Monday, October 28, 2013

And what rough beast, it's hour come at last

Hello my darlings, my doves, my tiny alter egos of my ego altar.
Edit: I AM sorry, it's been so long, I've forgotten to give you mood music. It's tech house today, we're getting particularly navel gazing and second guessish.
I recall, I believe, writing about the unfortunate mythology that surrounds books in today's facebook oriented society.
Let me clarify that, because otherwise you're going to think I'm one of those shitheads who A. uses terms like 'facebook oriented society' without retching, and B. believes that the society of today revolves around facebook. Which it doesn't. And I'm not. But, despite the pitfalls, I'm using the phrase to try and communicate the specific type of person slash mindset that I'm talking about.
You know them. Typically literary in some way, always plastering their shared media sources with sanctimonious yet earnest tripe and piffle regarding the MAGIC NATURE OF BOOKS the ABILITY TO CHANGE YOUR LIFE to SPIRIT YOU AWAY TO A WONDERLAND to PROFOUNDLY AFFECT YOUR MINDSET.

▶ [Complete the following]
a. List each phrase in the final paragraph of the blog post that is written entirely in capital letters.
b. Copy the blog post's text between "And what rough" and "I'm talking about.", inclusive, replacing every occurrence of "facebook" with "Twitter".

▶ [Record extracts]
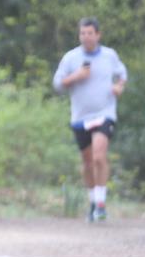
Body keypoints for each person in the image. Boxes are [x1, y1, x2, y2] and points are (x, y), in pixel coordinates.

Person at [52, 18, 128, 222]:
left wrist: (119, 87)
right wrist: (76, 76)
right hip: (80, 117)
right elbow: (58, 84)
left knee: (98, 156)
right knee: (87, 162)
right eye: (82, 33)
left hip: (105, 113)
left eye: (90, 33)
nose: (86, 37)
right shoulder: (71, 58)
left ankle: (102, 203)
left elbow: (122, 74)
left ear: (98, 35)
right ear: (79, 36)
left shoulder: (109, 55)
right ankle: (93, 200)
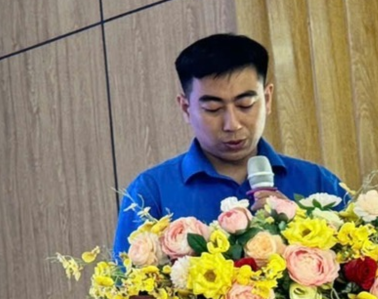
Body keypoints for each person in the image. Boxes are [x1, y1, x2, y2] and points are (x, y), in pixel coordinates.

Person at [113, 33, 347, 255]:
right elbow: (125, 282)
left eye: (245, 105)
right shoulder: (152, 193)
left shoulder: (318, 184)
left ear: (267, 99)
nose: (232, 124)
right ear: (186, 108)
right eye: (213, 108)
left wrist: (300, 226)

==

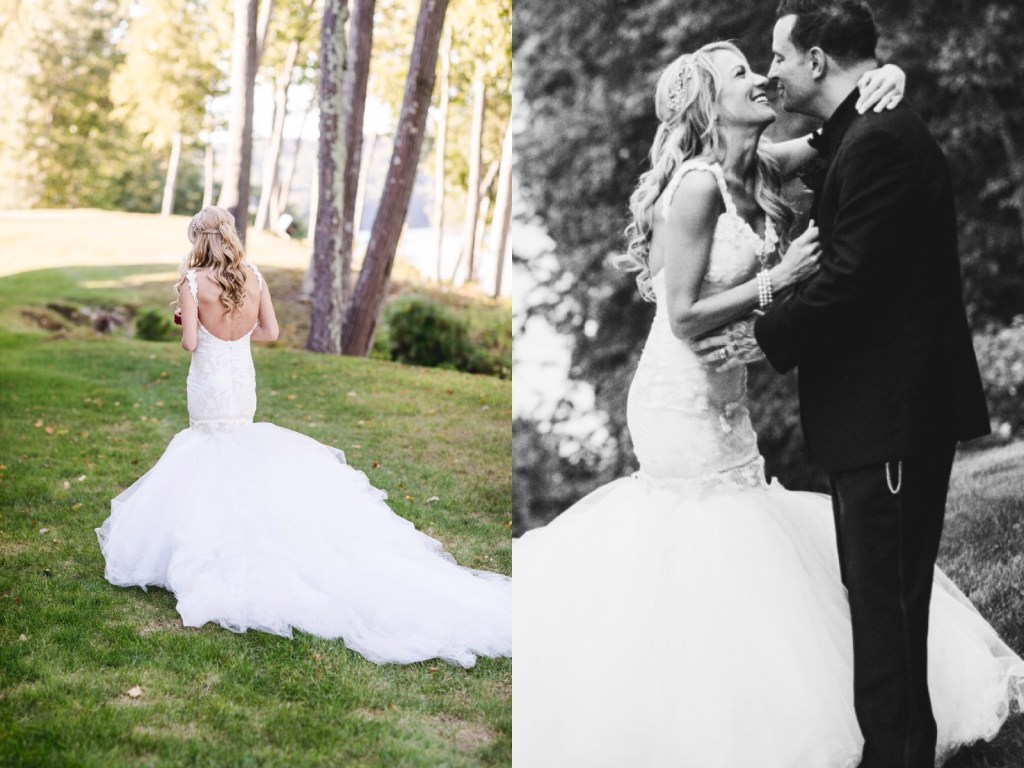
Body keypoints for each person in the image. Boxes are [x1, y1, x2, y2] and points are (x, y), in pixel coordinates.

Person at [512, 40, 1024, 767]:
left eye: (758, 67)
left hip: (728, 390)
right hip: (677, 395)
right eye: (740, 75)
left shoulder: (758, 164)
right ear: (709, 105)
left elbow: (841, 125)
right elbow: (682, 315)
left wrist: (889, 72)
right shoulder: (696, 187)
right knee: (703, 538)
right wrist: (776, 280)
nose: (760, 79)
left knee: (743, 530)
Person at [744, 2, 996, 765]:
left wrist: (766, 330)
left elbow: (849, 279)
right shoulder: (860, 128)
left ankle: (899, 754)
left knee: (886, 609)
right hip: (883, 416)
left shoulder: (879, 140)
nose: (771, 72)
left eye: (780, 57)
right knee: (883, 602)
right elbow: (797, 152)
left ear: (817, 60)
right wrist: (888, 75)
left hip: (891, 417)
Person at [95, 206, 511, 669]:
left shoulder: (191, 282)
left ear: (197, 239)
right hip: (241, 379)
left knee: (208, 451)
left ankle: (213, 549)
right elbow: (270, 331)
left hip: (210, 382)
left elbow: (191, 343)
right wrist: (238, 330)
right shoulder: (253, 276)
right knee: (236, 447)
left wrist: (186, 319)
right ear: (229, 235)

▶ [List of solutions]
a.
- MAGIC NATURE OF BOOKS
- ABILITY TO CHANGE YOUR LIFE
- SPIRIT YOU AWAY TO A WONDERLAND
- PROFOUNDLY AFFECT YOUR MINDSET

b.
And what rough beast, it's hour come at last

Hello my darlings, my doves, my tiny alter egos of my ego altar.
Edit: I AM sorry, it's been so long, I've forgotten to give you mood music. It's tech house today, we're getting particularly navel gazing and second guessish.
I recall, I believe, writing about the unfortunate mythology that surrounds books in today's Twitter oriented society.
Let me clarify that, because otherwise you're going to think I'm one of those shitheads who A. uses terms like 'Twitter oriented society' without retching, and B. believes that the society of today revolves around Twitter. Which it doesn't. And I'm not. But, despite the pitfalls, I'm using the phrase to try and communicate the specific type of person slash mindset that I'm talking about.